Enforcement officers know this is not the right way to conduct the business of maritime security, but the issue of jurisdiction has been firmly entrenched for nearly as long as there have been officers enforcing the law.

All that changed Dec. 16, 2004.

Armed with legal authority from recent Congressional and New Jersey State legislation, and through negotiations between the State of New Jersey and the commanders of both the 1st and 5th Coast Guard Districts, an accord was reached. Rear Adm. Sally Brice-O’Hara and Rear Adm. David Pekoske joined New Jersey’s Acting Gov. Richard J. Codey, State Attorney General Peter C. Harvey and New Jersey State Police Col.

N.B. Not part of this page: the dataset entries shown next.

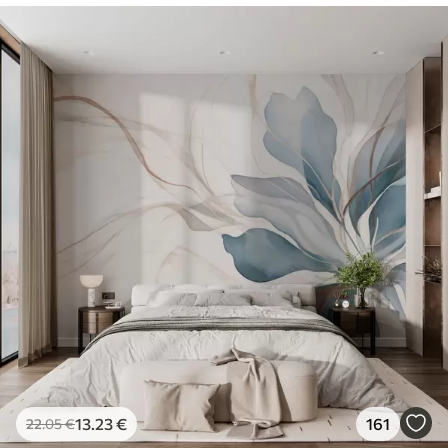
13
.23
€
161
22
.05
€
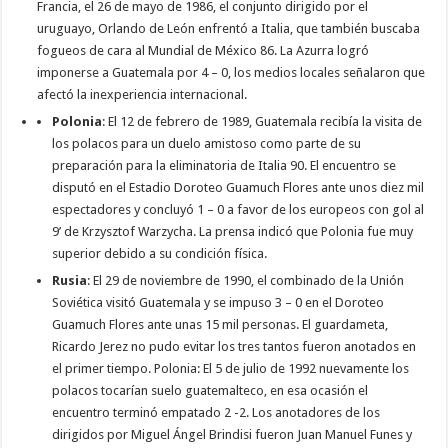
Francia, el 26 de mayo de 1986, el conjunto dirigido por el
uruguayo, Orlando de León enfrentó a Italia, que también buscaba
fogueos de cara al Mundial de México 86. La Azurra logró
imponerse a Guatemala por 4 – 0, los medios locales señalaron que
afectó la inexperiencia internacional.
Polonia
: El 12 de febrero de 1989, Guatemala recibía la visita de
los polacos para un duelo amistoso como parte de su
preparación para la eliminatoria de Italia 90. El encuentro se
disputó en el Estadio Doroteo Guamuch Flores ante unos diez mil
espectadores y concluyó 1 – 0 a favor de los europeos con gol al
9’ de Krzysztof Warzycha. La prensa indicó que Polonia fue muy
superior debido a su condición física.
Rusia
: El 29 de noviembre de 1990, el combinado de la Unión
Soviética visitó Guatemala y se impuso 3 – 0 en el Doroteo
Guamuch Flores ante unas 15 mil personas. El guardameta,
Ricardo Jerez no pudo evitar los tres tantos fueron anotados en
el primer tiempo. Polonia: El 5 de julio de 1992 nuevamente los
polacos tocarían suelo guatemalteco, en esa ocasión el
encuentro terminó empatado 2 -2. Los anotadores de los
dirigidos por Miguel Ángel Brindisi fueron Juan Manuel Funes y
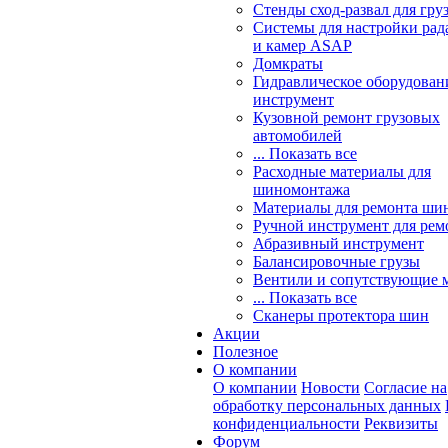
Стенды сход-развал для гру
Системы для настройки ра
и камер ASAP
Домкраты
Гидравлическое оборудован
инструмент
Кузовной ремонт грузовых
автомобилей
... Показать все
Расходные материалы для
шиномонтажа
Материалы для ремонта шин
Ручной инструмент для рем
Абразивный инструмент
Балансировочные грузы
Вентили и сопутствующие 
... Показать все
Сканеры протектора шин
Акции
Полезное
О компании
О компании
Новости
Согласие на
обработку персональных данных
конфиденциальности
Реквизиты
Форум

Joseph R. Fuentes and signed a Memorandum of Agreement that authorizes New Jersey State Police officers to enforce Coast Guard safety and security zones.

NJSP Marine Patrol officers welcomed the news.

“Our hands are no longer tied. Before, we couldn’t take any action; all we were basically doing was holding down the fort until the Coast Guard arrived — the cavalry. Now they’re allowing us to be part of the cavalry,” Capt. Al Della Fave told The (Camden) Courier-Post.

The accord was made possible because on Aug. 9, 2004, President Bush signed into law the Coast Guard Maritime Transportation Security Act of 2004, which, among other things, empowers any state or local government law enforcement officer who has authority to enforce state criminal laws to make an arrest for violation of a Magnuson Act security zone, or Ports and Waterways Safety Act safety or security zone, or the Deepwater Port Act of 1974 if such violation is a felony, and the officer has reasonable grounds to believe that the person to be arrested has committed or is committing such violation.

New Jersey Deputy Attorney General Tim Crowley, a captain in the Coast Guard Reserve, championed only the nation’s second such formal authorization. (The 1st District and Maine reached a similar accord in April 2004.)

“Since the federal and state entities have a shared interest in port security, ‘formalizing’ what has already been a tremendous working relationship and making it more effective can only enhance our port security posture,” Crowley said.

New Jersey’s access to waterways is expansive. The state has 127 miles of coastline along the Atlantic Ocean, 109 miles along the Delaware Bay and Delaware River up to Trenton, and 65 miles along the Raritan, Lower and Newark Bays, Arthur Kill, Kill Van Kull and Hudson River.

The Port of New York and New Jersey and the Port of Philadelphia are two of the Coast Guard’s 124 Homeland Security Zones. According to U.S. Maritime Administration’s report, “2003 Vessel Calls at U.S. Ports,” New York/New Jersey saw the third most commercial vessel port calls and Philadelphia the sixth most.

“New Jersey is uniquely on the front lines on the war on terrorism,” said Gov. Codey. “Our ports are great assets to us economically, but they’re also a potential target. This agreement will enhance our ability to protect our citizens and our ports.”

CWO3 Steve Sapp is a chief warrant officer 3rd class with the Coast Guard Public Affairs Detachment New York.